Fox News reported earlier this month that the Department of Health and Human Services (HHS) moved to once again extend the Biden administration's COVID emergency.
That decision hasn't gone over well with congressional Republicans, and they've put legislation forward to reverse it.
According to One America News (OAN), the House Rules Committee met on Monday to schedule votes on four COVID emergency bills.
One of them was written by Arizona Republican Rep. Paul Gosar, who released a statement concerning the bill on January 11.
The first piece of legislation I've introduced into the 118th Congress is a joint resolution to terminate the COVID-19 national emergency declaration repeatedly extended by Biden. We must end the Biden Regime’s pandemic powers. Read my full statement here: https://t.co/meNRs7jbEN
— Rep. Paul Gosar, DDS (@RepGosar) January 11, 2023
"By any measure, the pandemic in the United States has ended," Gosar declared. "Even Joe Biden agrees, stating on 60 Minutes last September, that the 'pandemic is over.'"

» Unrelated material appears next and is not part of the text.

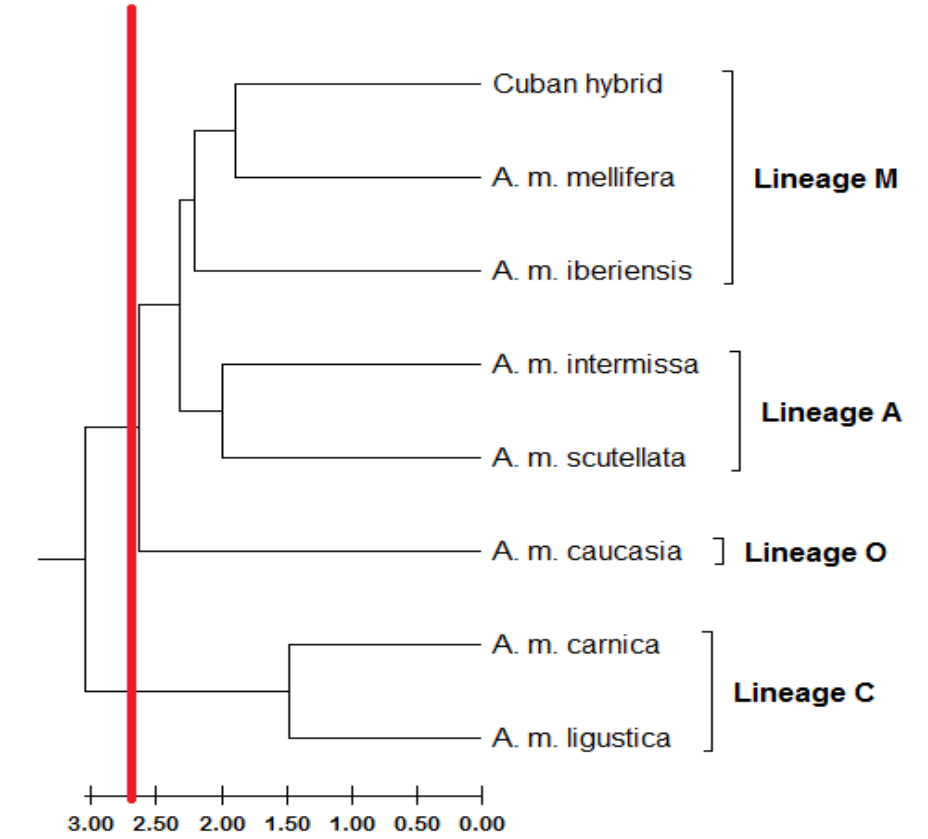
Figure 6. UPGMA phenogram showing the geometric morphometric relationship among honey bee subspecies based on Mahalanobis distances computed from the clusters of the pure subspecies of Apis mellifera and the centers for rearing queens. Method: Pairwise distance. Bee lineages: M, C, O, A. Subspecies: A. m. iberiensis , A. m. intermisa , A. m. mellifera , A. m. carnica , A. m. ligustica , A. m. caucasia , A. m. scutellata . Red line = phenon.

"So why does Joe Biden continue to demand the COVID-19 national emergency be extended?" he demanded. "The answer is simple, to force Americans to live under extreme measures that deprive us of our freedoms."
"There is no ongoing COVID-19 emergency to justify the continuation of the national emergency declaration," Gosar continued, adding, "Cases are down and most Americans have returned to a pre-pandemic normalcy."

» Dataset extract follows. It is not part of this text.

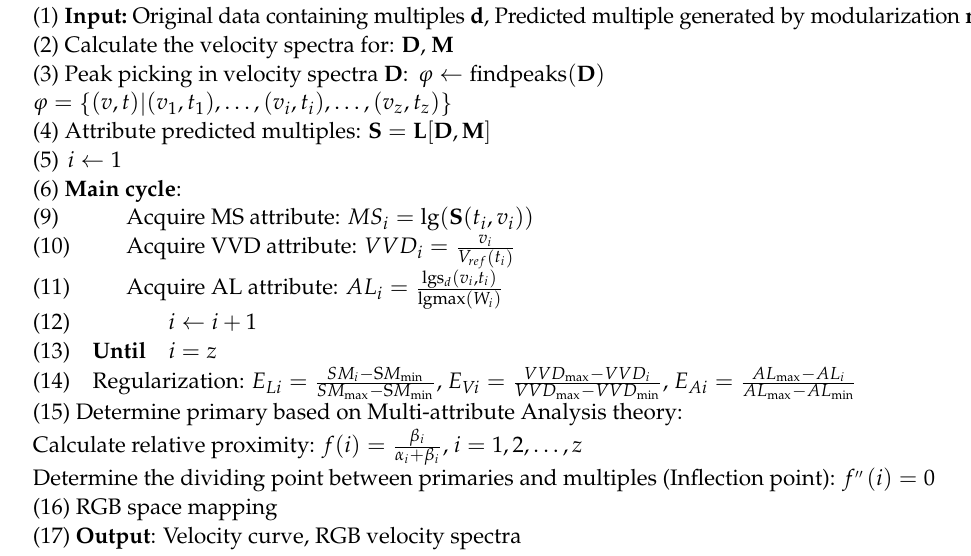
Algorithm 1: Multiple Independent Automatic Velocity Analysis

"This hardly sounds like a country under a national emergency which is why I am calling on my colleagues and Mr. Biden to reverse course and move to give the People back their say in government," he insisted.
Another bill comes from Kentucky Republican Rep. James Comer and is called the Stopping Home Office Work’s Unproductive Problems Act (SHOW UP Act).
The legislation would require federal agencies to reimplement pre-pandemic policies regarding telework and require employees to resume working at their offices.
"For years, Americans have suffered from the federal government’s detrimental pandemic-era telework policies for federal bureaucrats," Comer said in a statement earlier this month.
"President Biden’s unnecessary expansion of telework crippled the ability of departments and agencies to fulfill their responsibilities and created cumbersome backlogs," the conservative lawmaker declared.
"The federal government exists to serve the American people and these substantial delays for basic services are unacceptable," he said. "I am proud to introduce the SHOW UP Act, which will ensure the federal workforce returns to the office."